Under a beautifully elegiac cover designed by Chris Ware, Krazy and Ignatz, 1943-1944: “He Nods in Quiescent Siesta” presents the final full-colour, full-page Sunday Krazy Kat pages. This thirteenth volume contains all the Sunday newspaper strips from the last eighteen months of George Herriman’s masterpiece.

Series editor Bill Blackbeard introduces this volume by examining Herriman’s final Sunday page, drawn in April 1944. Jeet Heer and Michael Tisserand add some biographical details, including some recollections from Herriman’s grandaughter. There are lots of never-before-seen samples of his original art, hand-coloured and given as gifts to friends.

Herriman’s health was an issue for him during the last decade of his life, with a kidney operation and then non-alcoholic cirrhosis of the liver along with the arthritis that made drawing painful for him. The final few months of 1944’s pages aren’t as detailed as previously and even the dialogue becomes terser as producing artwork got more difficult, but he kept drawing. The last unfinished strips on his drawing board when he died are all reproduced in this volume. There are still plenty of great and funny strips in this last year that are the equal of anything he ever wrote, although the bricks had largely stopped flying.

It may have taken a very long time to happen, but with this volume, the entire 28-year run of George Herriman’s  Krazy Kat Sunday pages has been collected, presented in the best possible way with excellently restored artwork, and sensitive, beautiful publication design. The many invaluable supporting essays, extra artwork, memorabilia and detailed research into the life of this brilliant cartoonist add up to a towering package which does justice to one of the greatest of all comic strips.
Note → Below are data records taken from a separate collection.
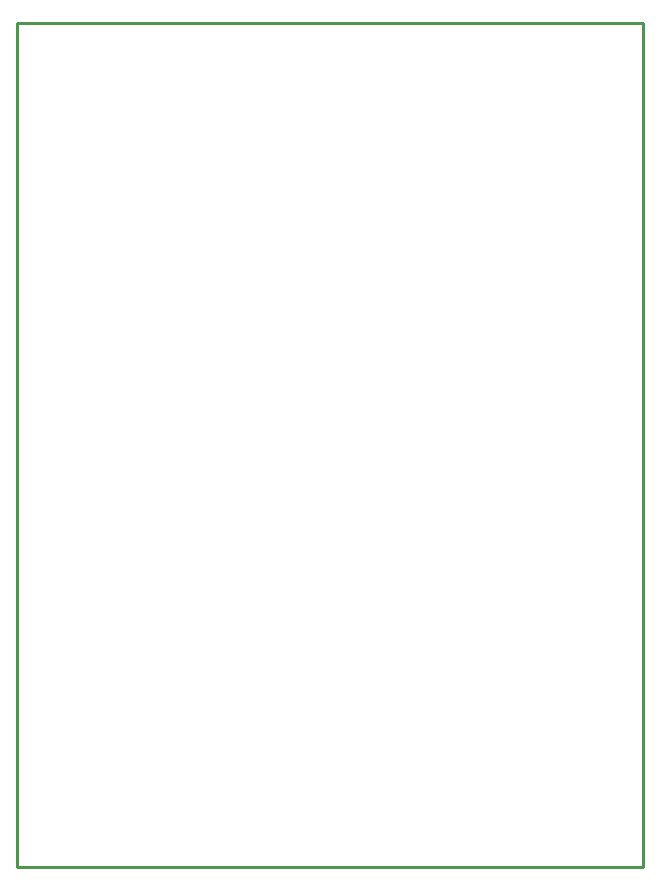
<source format=gbr>
G04*
G04 #@! TF.GenerationSoftware,Altium Limited,Altium Designer,22.4.2 (48)*
G04*
G04 Layer_Color=16711935*
%FSLAX25Y25*%
%MOIN*%
G70*
G04*
G04 #@! TF.SameCoordinates,3F43F253-9996-4CA0-957E-582612897B16*
G04*
G04*
G04 #@! TF.FilePolarity,Positive*
G04*
G01*
G75*
%ADD11C,0.01000*%
D11*
X99000Y219000D02*
X307500D01*
X99000Y500500D02*
X307500D01*
Y219000D02*
Y500500D01*
X99000Y219000D02*
Y500500D01*
M02*

</source>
In 2009, Fantagraphics published Krazy & Ignatz: The Complete Sunday Strips 1935-1944. This compiled the last five Krazy & Ignatz softcover collections, Krazy & Ignatz 1935-1936, 1937-1938, 1939-1940, 1941-1942, and 1943-1944 bound into a single hardcover volume. Like the two other very short-run hardcover compilations, it was limited to 1000 copies and is now out of print.